La donna era - informa il Corriere - da lungo tempo ricoverata in stato di incoscienza per aver contratto la variante della sindrome di Creutzfeldt-Jakob, il cosiddetto morbo della 'mucca pazza'.


Dobbiamo preoccuparci?


Assolutamente no!


Si tratta, infatti, di una eredità del lontano passato facilmente prevedibile, per i lunghi tempi di incubazione della malattia, che non ha nulla a che fare con il consumo della carne italiana che è del tutto sicuro grazie ad un rigido sistema di controlli introdotto con successo nel 2001 per far fronte all'emergenza Bse.

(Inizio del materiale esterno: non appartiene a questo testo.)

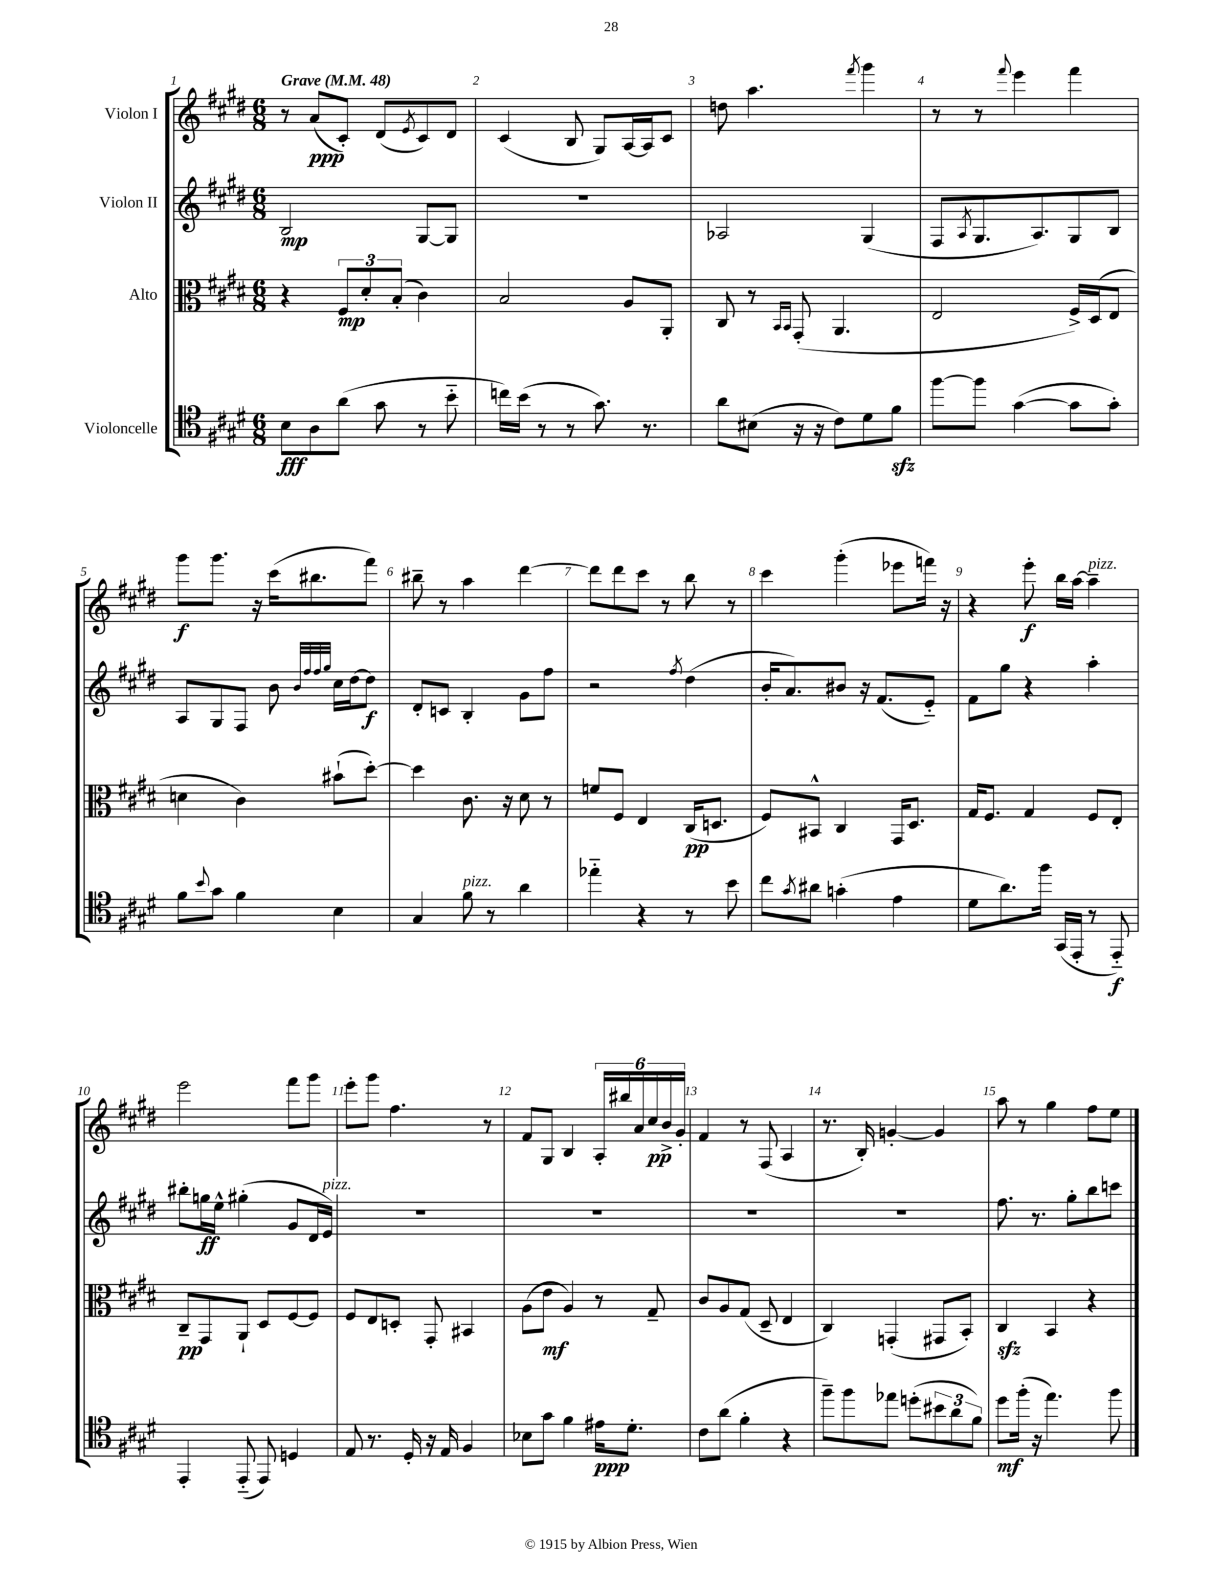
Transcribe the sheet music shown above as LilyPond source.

<<
\new StaffGroup <<
\new Staff = "s0" \with { instrumentName = "Violon I" } {
    \clef treble \key e \major \numericTimeSignature \time 6/8 \tempo "Grave" 4 = 48
    r8 a'8\ppp( cis'8-.) dis'8( \acciaccatura { e'8 } cis'8) dis'8 |
    cis'4( b8 gis8) a16~ a16 cis'8 |
    d''8 a''4. \acciaccatura { fis'''8 } gis'''4 |
    r8 r8 \appoggiatura { fis'''8 } e'''4 fis'''4 |
    gis'''8\f gis'''8. r16 cis'''16( bis''8. fis'''8) |
    bis''8-- r8 a''4 dis'''4~ |
    dis'''8 dis'''8 cis'''8 r8 b''8 r8 |
    cis'''4 gis'''4-.( ees'''8 f'''16) r16 |
    r4 e'''8-.\f b''16 a''16~ a''4--^\markup { \italic "pizz." } |
    e'''2 fis'''8 gis'''8 |
    e'''8-. gis'''8 fis''4. r8 |
    fis'8 gis8 b4 \tuplet 6/4 { a16-. bis''16 a'16 cis''16\pp b'16-> gis'16-. } |
    fis'4 r8 fis8( a4 |
    r8. b16-.) g'4~-. g'4 |
    a''8 r8 gis''4 fis''8 e''8 \bar "|." |
}
\new Staff = "s1" \with { instrumentName = "Violon II" } {
    \clef treble \key e \major \numericTimeSignature \time 6/8
    b2\mp gis8~ gis8 |
    R2. |
    aes2 gis4( |
    fis8 \acciaccatura { a8 } gis8. a8.) gis8 b8 |
    a8 gis8 fis8 b'8 \grace { b'32 fis''32 fis''32 gis''32 } cis''16 dis''16~ dis''8\f |
    dis'8-. c'8 b4-. gis'8 fis''8 |
    r2 \acciaccatura { fis''8 } dis''4( |
    b'16-. a'8.) bis'8 r16 fis'8.( e'8-_) |
    fis'8 gis''8 r4 a''4-. |
    bis''8-. g''16\ff e''16-^ gis''4-.( gis'8 dis'16 e'16^\markup { \italic "pizz." }) |
    R2. |
    R2. |
    R2. |
    R2. |
    fis''8. r8. gis''8-. b''8 c'''8 \bar "|." |
}
\new Staff = "s2" \with { instrumentName = "Alto" } {
    \clef alto \key e \major \numericTimeSignature \time 6/8
    r4 \tuplet 3/2 { fis8\mp dis'8-. b8-.( } cis'4) |
    b2 a8 a,8-. |
    cis8 r8 \grace { b,16 b,16 } gis,8-.( a,4. |
    e2 fis16->) dis16( e8 |
    d'4 cis'4) bis'8-!( dis''8~-.) |
    dis''4 cis'8. r16 dis'8 r8 |
    f'8 fis8 e4 cis16\pp( d8. |
    fis8) bis,8-^ cis4 gis,16 dis8. |
    gis16 fis8. gis4 fis8 e8-. |
    cis8--\pp gis,8 a,8-! dis8 fis8~ fis8 |
    fis8 e8 d8-. gis,8-. bis,4 |
    a8( e'8\mf a4) r8 gis8-- |
    cis'8 a8 gis8( dis8-- e4 |
    cis4) g,4-.( gis,8 b,8-.) |
    cis4\sfz b,4 r4 \bar "|." |
}
\new Staff = "s3" \with { instrumentName = "Violoncelle" } {
    \clef tenor \key e \major \numericTimeSignature \time 6/8
    b8\fff a8 a'8( gis'8 r8 b'8-_ |
    c''16) b'16( r8 r8 gis'8.) r8. |
    a'8 bis8( r16 r16 cis'8) dis'8 fis'8\sfz |
    fis''8~ fis''8 gis'4~( gis'8 gis'8-.) |
    fis'8 \appoggiatura { b'8 } gis'8 fis'4 b4 |
    gis4 fis'8^\markup { \italic "pizz." } r8 a'4 |
    ees''4-_ r4 r8 b'8 |
    cis''8 \acciaccatura { gis'8 } ais'8 g'4-.( e'4 |
    dis'8 a'8.) fis''16 gis,16( e,16-. r8 e,8-_\f) |
    e,4-. e,8-_( e,8) d4 |
    e8 r8. dis16-. r16 e16 fis4 |
    bes8 gis'8 fis'4 eis'16\ppp dis'8.-. |
    cis'8 a'8( fis'4-. r4 |
    fis''8--) fis''8 ees''8 d''8-.( \tuplet 3/2 { bis'8 a'8 fis'8) } |
    dis''8\mf fis''16-.( r16 e''4.) fis''8 \bar "|." |
}
>>
>>
\layout { \context { \Score \override BarNumber.break-visibility = ##(#f #t #t) barNumberVisibility = #all-bar-numbers-visible } }
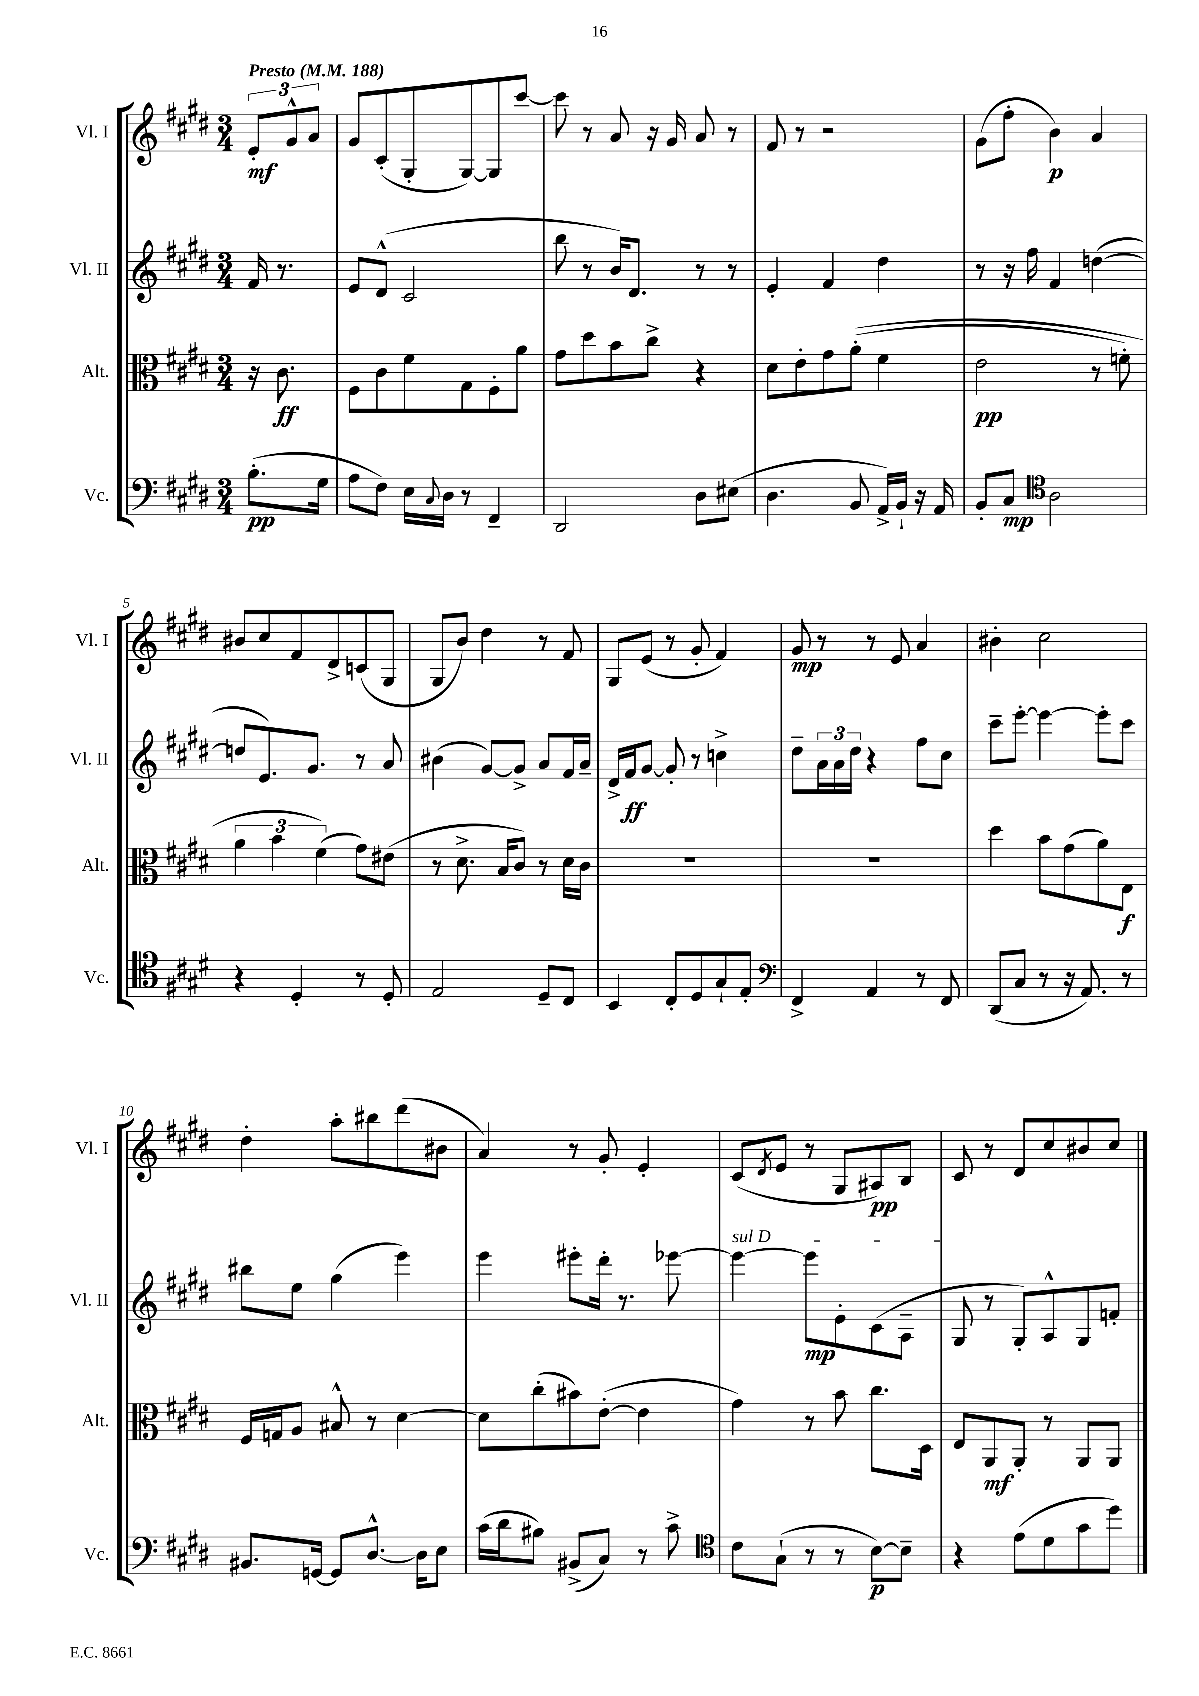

A sostenerlo è la Coldiretti che sottolinea come la Bse sia praticamente scomparsa da anni dagli allevamenti italiani per l'efficacia delle misure adottate per far fronte all'emergenza, come il monitoraggio di tutti gli animali macellati sopra i 30 mesi, il divieto dell'uso delle farine animali nell'alimentazione del bestiame e l'eliminazione degli organi a rischio Bse dalla catena alimentare.


Ma anche e soprattutto l'introduzione a partire dal 1° gennaio 2002 di un sistema obbligatorio di etichettatura che consente di conoscere l'origine della carne acquistata con riferimento agli Stati di nascita, di ingrasso, di macellazione e di sezionamento, nonché un codice di identificazione che rappresenta una vera e propria carta d'identità del bestiame e consente di fare acquisti Made in Italy.

Occorre evitare - conclude la Coldiretti - che inutili allarmismi si riflettano sui consumi di carne bovina i cui consumi familiari che sono di circa 23 chili per famiglia acquirente.


In Italia sono presenti circa centomila allevamenti di bovini da carne con 6,3 milioni di animali che collocano il nostro paese al quarto posto a livello comunitario con decine di migliaia di occupati.


Il valore della filiera della carne bovina al consumo è di 15,4 miliardi di euro con la produzione italiana è sostanzialmente stabile mentre il nostro tasso di approvvigionamento della carne bovina risulta sostanzialmente al 60 per cento.